To make things yet more puzzling, the Midrash Pirkei d’Rabbi Eliezer—which predates the Talmud—takes both sides of the coin: that eclipses are both a natural astronomical phenomenon as well as a bad sign!2

Eclipses or Sunspots?

Some, most notably Rabbi Yonatan Eibeshitz (1690–1764) in his work Ya’arot Devash, explain that the Talmud’s mention of “stricken luminaries” does not refer to eclipses, but rather sunspots and other such phenomena that darken the sun and do not have a pre-set schedule or determinable cause.3

While this makes for an intriguing theory, there are a number of difficulties with this explanation. For one thing, the Talmud speaks about the moon being “stricken” as well, not just the sun. For another, sunspots themselves are predictable.
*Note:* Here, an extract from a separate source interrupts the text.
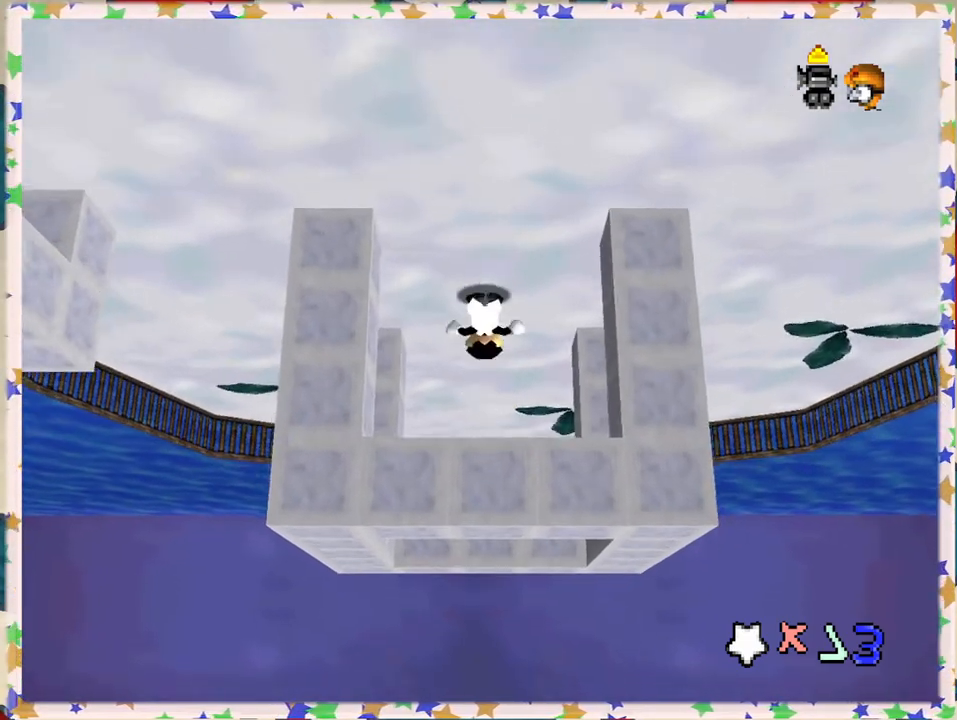
{"buttons": [], "left_stick": "center", "events": [[117, "left_stick", "up"], [283, "left_stick", "center"]]}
Additionally, in the analogy the Talmud provides, the king says, “Remove the lantern from them and let them sit in the dark,” i.e., the luminaries being “stricken” results in our sitting in darkness.4

Constellations and a Predisposition for Good or Bad

The most simple explanation: An eclipse is not caused by sin. Rather, it is an indication of a trying time, a time when there is a natural predisposition for sin, and for strict judgment of that sin.5

Time, in traditional thought, is not homogeneous. The Talmud provides many other examples of the good and bad seasons of time. Certain times are a better opportunity to take specific action. “Most of a person’s wisdom is achieved only at night.”6 Similarly, the early morning is considered an auspicious time for prayer to be received. Being born at certain times creates a predilection for a specific mode of behavior—for good or for the opposite.
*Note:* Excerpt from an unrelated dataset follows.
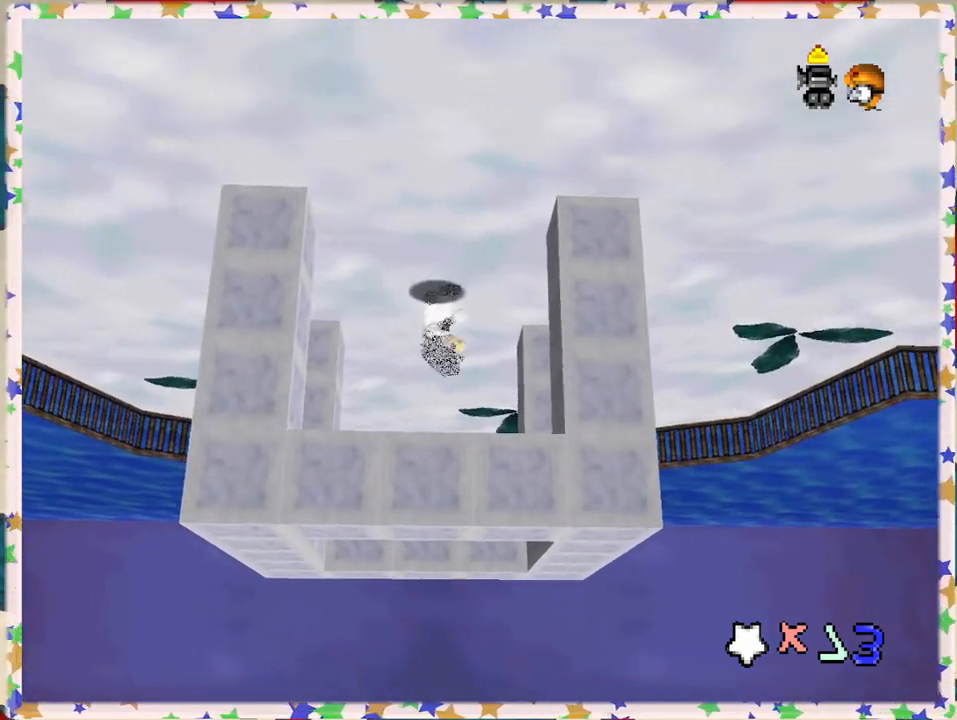
{"buttons": ["A"], "left_stick": "center", "events": [[500, "A", "down"]]}
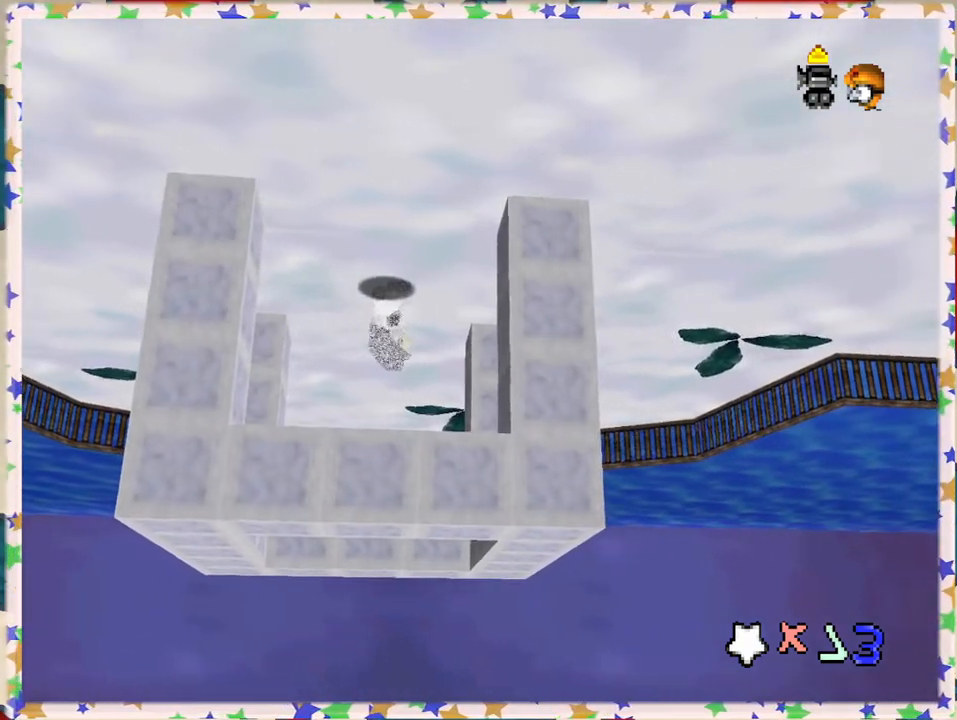
{"buttons": [], "left_stick": "center", "events": [[83, "left_stick", "up-left"], [100, "A", "up"], [233, "left_stick", "center"]]}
Obviously, this does not contradict a fundamental principle of Jewish thought, that human beings have free will. “Freedom is granted to every person,”7 states the Mishnah, whether to be righteous or the opposite.
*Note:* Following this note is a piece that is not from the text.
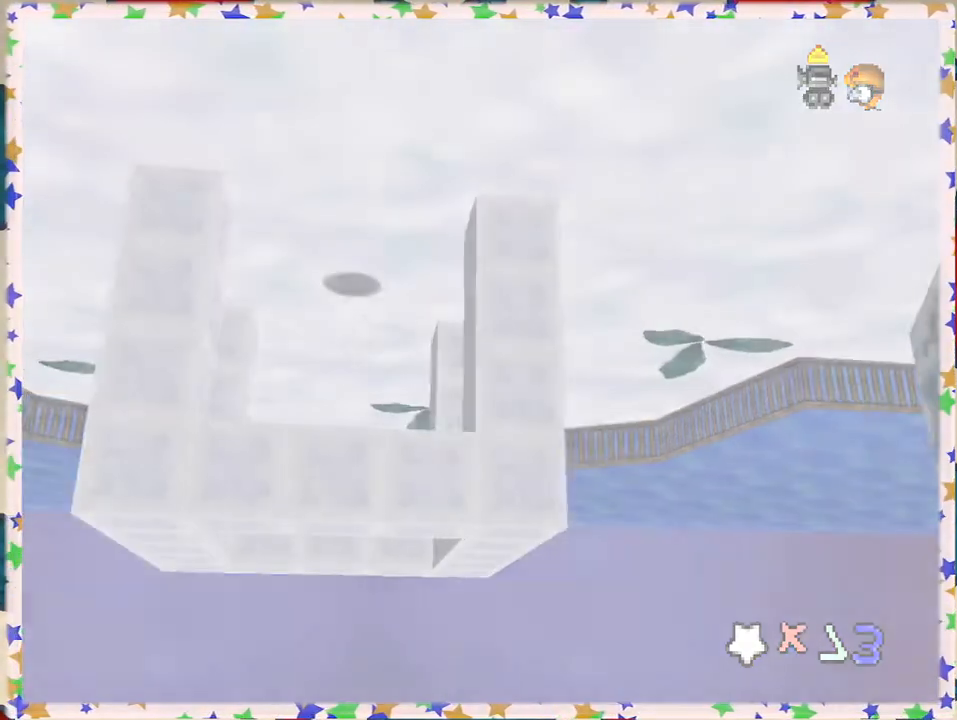
{"buttons": [], "left_stick": "center", "events": []}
If so, it is impossible that your innate predisposition should draw you immutably to good or bad; rather, the sign under which you are born merely creates within you a proclivity toward certain behaviors. With effort, you can overcome your natural tendencies, and even transform them.

The same is true regarding eclipses and other “signs in the heavens.” When G‑d created the world, He created signs in the heavens for people to be aware of times when there would be a greater predisposition for sin and punishment. The eclipse itself does not necessarily mean that people will act on that predisposition and actually sin, thereby causing punishment. Rather, it is a generous warning: Take care at this time. Put more effort into doing good. Avoid situations that may tax your moral fortitude.

No Blessing …

In light of the above we can understand why you were unable to find any blessing for witnessing an eclipse. The Lubavitcher Rebbe—Rabbi Menachem M. Schneerson, of righteous memory—explains that since eclipses are meant to be opportunities for increasing in prayer and introspection—as opposed to prompting joyous blessings, we do not recite a blessing when witnessing one.8

… But No Fear

In the creation story at the beginning of the book of Genesis,9 the Torah states, “And G‑d said, "Let there be luminaries in the expanse of the heavens … and they shall be for signs and for appointed seasons and for days and years.” The classic commentaries explain that “they shall be for signs” is a reference to eclipses.10 Thus, we learn that these phenomena are meant to be a sign for us.

At the same time, the prophet Jeremiah proclaims, “Hearken to the word that the L‑rd spoke about you, O house of Israel . . . So says the L‑rd: ‘Of the way of the nations you shall not learn, and from the signs of the heaven be not dismayed…’”11

In other words, these are indeed “signs in the heavens,” yet the prophet tells us that we should not fear them, for, as the sages of the Talmud explain, as long as one acts properly, there is nothing to fear.